Para combater o tráfico, o Ibama (Instituto Brasileiro do Meio Ambiente e dos Recursos Naturais Renováveis) informou que utiliza de sistemas de controle e monitoramento, além de centros de triagens de animais silvestres.

Igor de Brito Silva, coordenador substituto de fiscalização da biodiversidade do Ibama, diz que o órgão atua em conjunto com a Polícia Federal, a Interpol (Organização Internacional de Polícia Criminal) e outras instituições para conter a prática do tráfico e crimes associados.

“O que o Ibama tem feito é avançar na articulação com as instituições nacionais e internacionais para compreender melhor essa rede”, afirma. “Nós conseguimos reunir bastante informação e construir essa compreensão mais clara de como essa rede funciona”.

A ONG Ampara Animal divulgou, neste ano, um estudo sobre a influência das redes sociais no incentivo da compra de animais silvestres, seja de forma legal ou ilegal. Para Juliana Camargo, presidente da entidade, o comércio legal fomenta o tráfico de animais, a lavagem, a fraude e a corrupção.
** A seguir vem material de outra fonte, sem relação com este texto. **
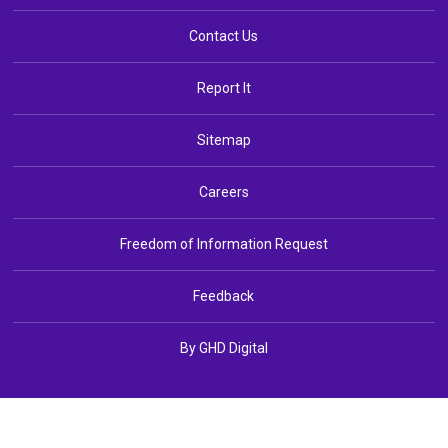
Contact Us
Report It
Sitemap
Careers
Freedom of Information Request
Feedback
By GHD Digital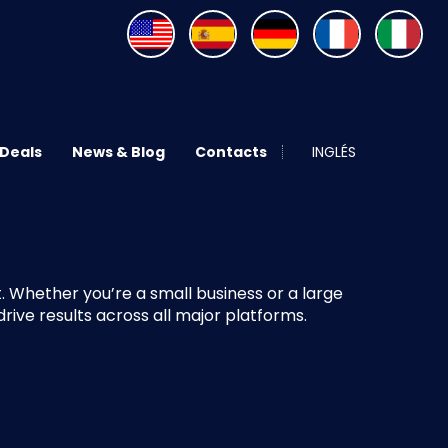
 Deals
News & Blog
Contacts
INGLÉS
 Whether you’re a small business or a large
ive results across all major platforms.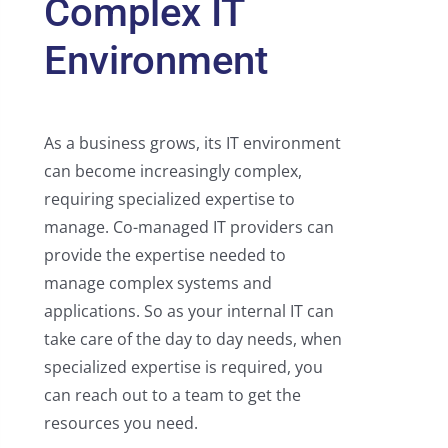
Complex IT
Environment
As a business grows, its IT environment
can become increasingly complex,
requiring specialized expertise to
manage. Co-managed IT providers can
provide the expertise needed to
manage complex systems and
applications. So as your internal IT can
take care of the day to day needs, when
specialized expertise is required, you
can reach out to a team to get the
resources you need.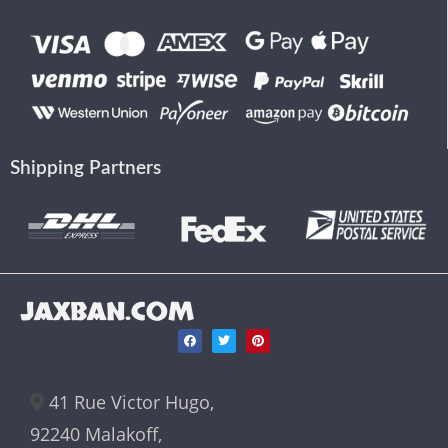
Shipping Partners
JAXBAN.COM
41 Rue Victor Hugo,
92240 Malakoff,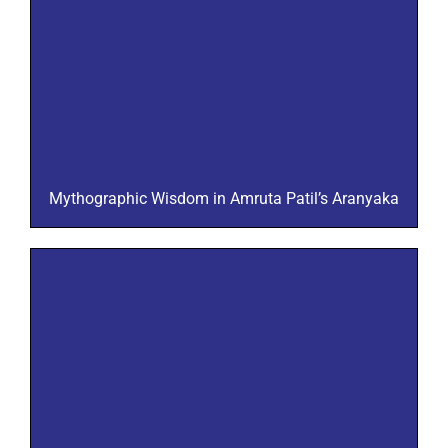
Mythographic Wisdom in Amruta Patil’s Aranyaka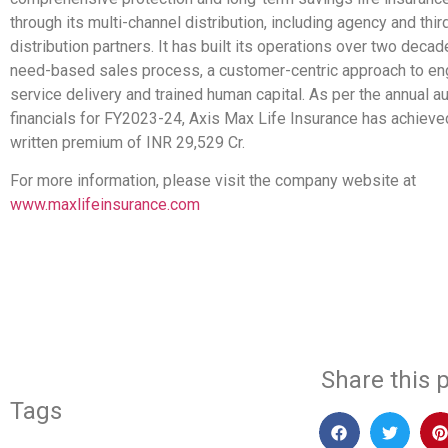
through its multi-channel distribution, including agency and thir
distribution partners. It has built its operations over two deca
need-based sales process, a customer-centric approach to e
service delivery and trained human capital. As per the annual a
financials for FY2023-24, Axis Max Life Insurance has achieve
written premium of INR 29,529 Cr.
For more information, please visit the company website at
www.maxlifeinsurance.com
​
Share this p
Tags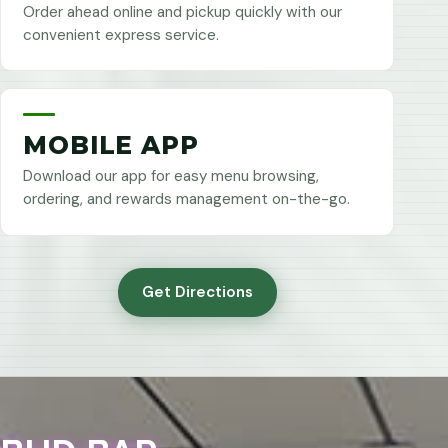
Order ahead online and pickup quickly with our
convenient express service.
MOBILE APP
Download our app for easy menu browsing,
ordering, and rewards management on-the-go.
Get Directions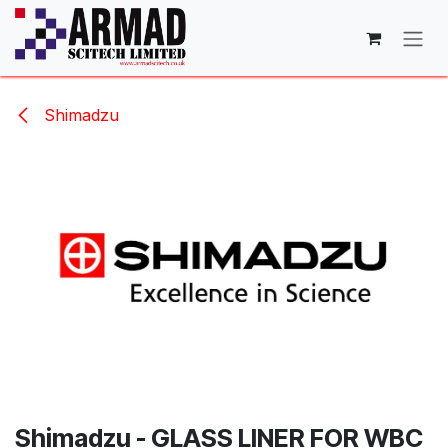
Skip to Content
Shimadzu
Shimadzu - GLASS LINER FOR WBC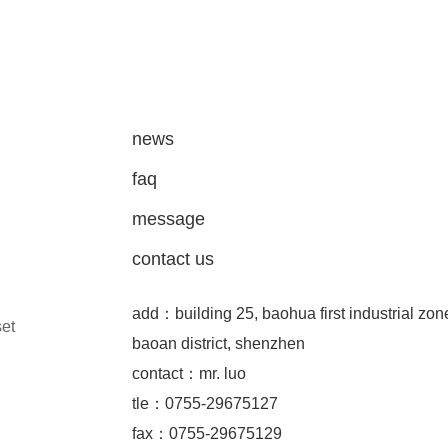
news
faq
message
contact us
add：building 25, baohua first industrial zon
set
baoan district, shenzhen
contact：mr. luo
tle：0755-29675127
fax：0755-29675129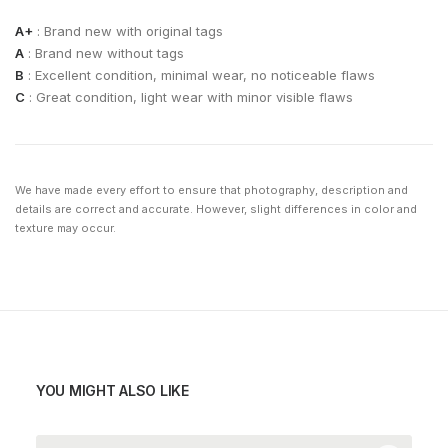
A+
: Brand new with original tags
A
: Brand new without tags
B
: Excellent condition, minimal wear, no noticeable flaws
C
: Great condition, light wear with minor visible flaws
We have made every effort to ensure that photography, description and
details are correct and accurate. However, slight differences in color and
texture may occur.
YOU MIGHT ALSO LIKE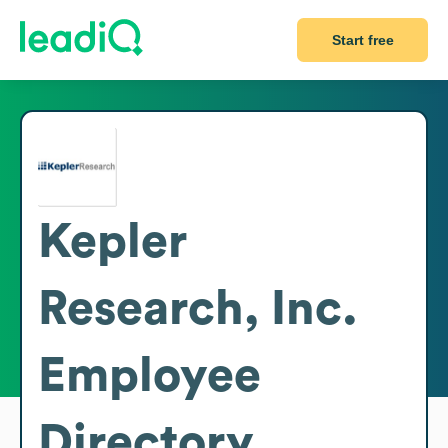
Start free
Kepler
Research, Inc.
Employee
Directory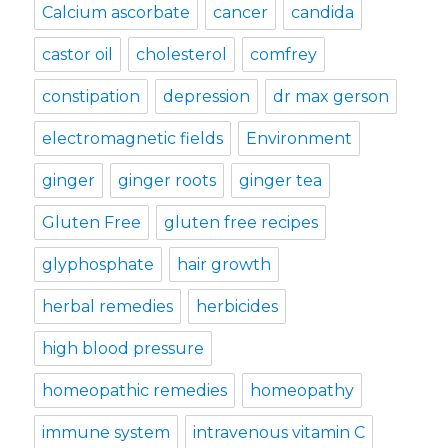
Calcium ascorbate
cancer
candida
castor oil
cholesterol
comfrey
constipation
depression
dr max gerson
electromagnetic fields
Environment
ginger
ginger roots
ginger tea
Gluten Free
gluten free recipes
glyphosphate
hair growth
herbal remedies
herbicides
high blood pressure
homeopathic remedies
homeopathy
immune system
intravenous vitamin C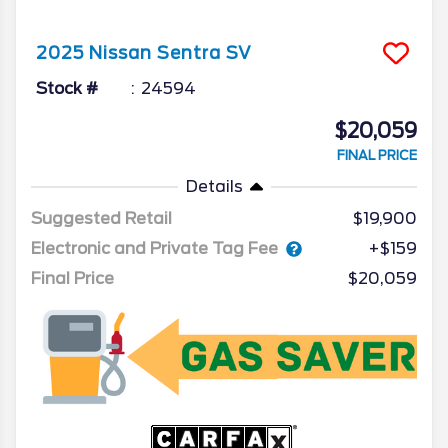
2025
Nissan
Sentra
SV
Stock #
24594
$20,059
FINAL PRICE
Details
Suggested Retail
$19,900
Electronic and Private Tag Fee
+$159
Final Price
$20,059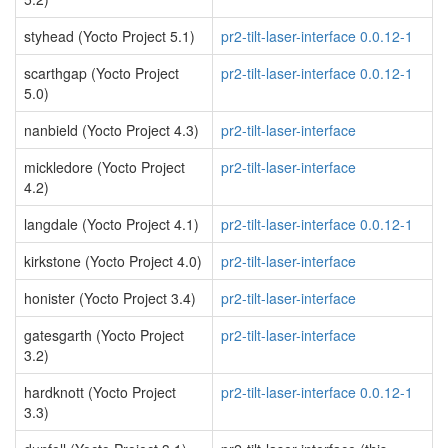
styhead (Yocto Project 5.1)
pr2-tilt-laser-interface 0.0.12-1
scarthgap (Yocto Project
pr2-tilt-laser-interface 0.0.12-1
5.0)
nanbield (Yocto Project 4.3)
pr2-tilt-laser-interface
mickledore (Yocto Project
pr2-tilt-laser-interface
4.2)
langdale (Yocto Project 4.1)
pr2-tilt-laser-interface 0.0.12-1
kirkstone (Yocto Project 4.0)
pr2-tilt-laser-interface
honister (Yocto Project 3.4)
pr2-tilt-laser-interface
gatesgarth (Yocto Project
pr2-tilt-laser-interface
3.2)
hardknott (Yocto Project
pr2-tilt-laser-interface 0.0.12-1
3.3)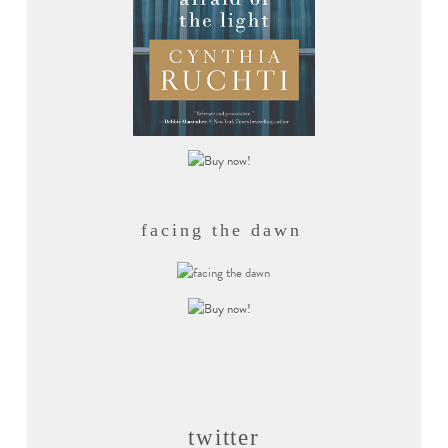
facing the dawn
twitter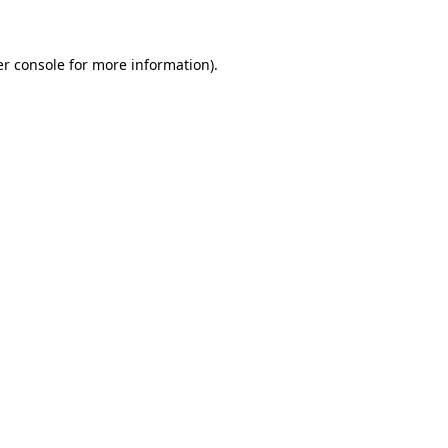
er console for more information)
.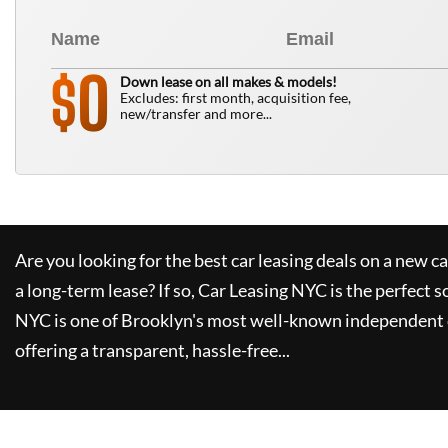
0
$
Down lease on all makes & models!
Excludes: first month, acquisition fee,
new/transfer and more...
Are you looking for the best car leasing deals on a new c
a long-term lease? If so,
Car Leasing NYC
is the perfect s
NYC
is one of Brooklyn's most well-known independent 
offering a transparent, hassle-free...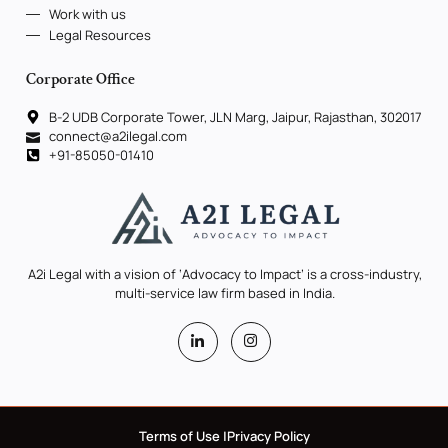
Work with us
Legal Resources
Corporate Office
B-2 UDB Corporate Tower, JLN Marg, Jaipur, Rajasthan, 302017
connect@a2ilegal.com
+91-85050-01410
A2i Legal with a vision of ‘Advocacy to Impact’ is a cross-industry,
multi-service law firm based in India.
Terms of Use |
Privacy Policy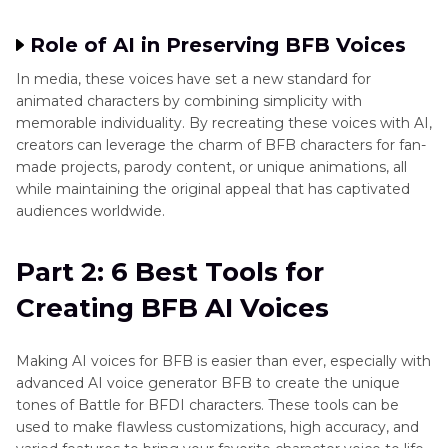
Role of AI in Preserving BFB Voices
In media, these voices have set a new standard for
animated characters by combining simplicity with
memorable individuality. By recreating these voices with AI,
creators can leverage the charm of BFB characters for fan-
made projects, parody content, or unique animations, all
while maintaining the original appeal that has captivated
audiences worldwide.
Part 2: 6 Best Tools for
Creating BFB AI Voices
Making AI voices for BFB is easier than ever, especially with
advanced AI voice generator BFB to create the unique
tones of Battle for BFDI characters. These tools can be
used to make flawless customizations, high accuracy, and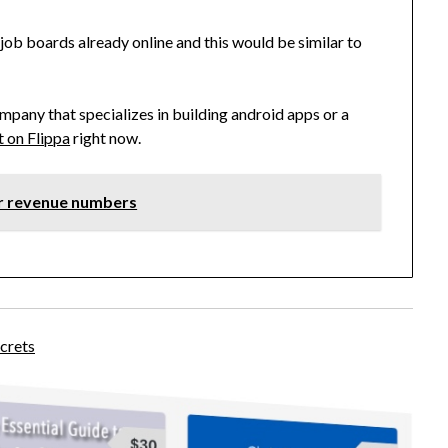
ob boards already online and this would be similar to
mpany that specializes in building android apps or a
it on Flippa
right now.
ir revenue numbers
crets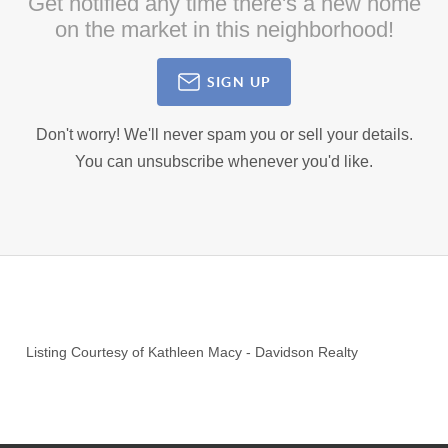
Get notified any time there's a new home
on the market in this neighborhood!
SIGN UP
Don't worry! We'll never spam you or sell your details.
You can unsubscribe whenever you'd like.
Listing Courtesy of
Kathleen Macy
-
Davidson Realty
“Nós [da ONG] não concordarmos com a venda dos animais legalizados, o que dificulta ainda mais essa sensibilização sobre o tema, porque no nosso entendimento as pessoas não podem ter animais silvestres como domésticos”, falou.

A ambientalista lembra que uma operação do Ibama revelou, em 2020, que os criadores legais de animais silvestres declaravam números de animais nascidos em cativeiros abaixo da quantidade verdadeira para fornecer esses indivíduos ao comércio ilegal.

“A operação Delivery visitou os criadores legalizados para averiguar se o número de nascimentos relatados por eles era real ou não. O Ibama chegou a um número de que mais de 80% desses criadores estavam diretamente ligados ao tráfico”, conta Camargo.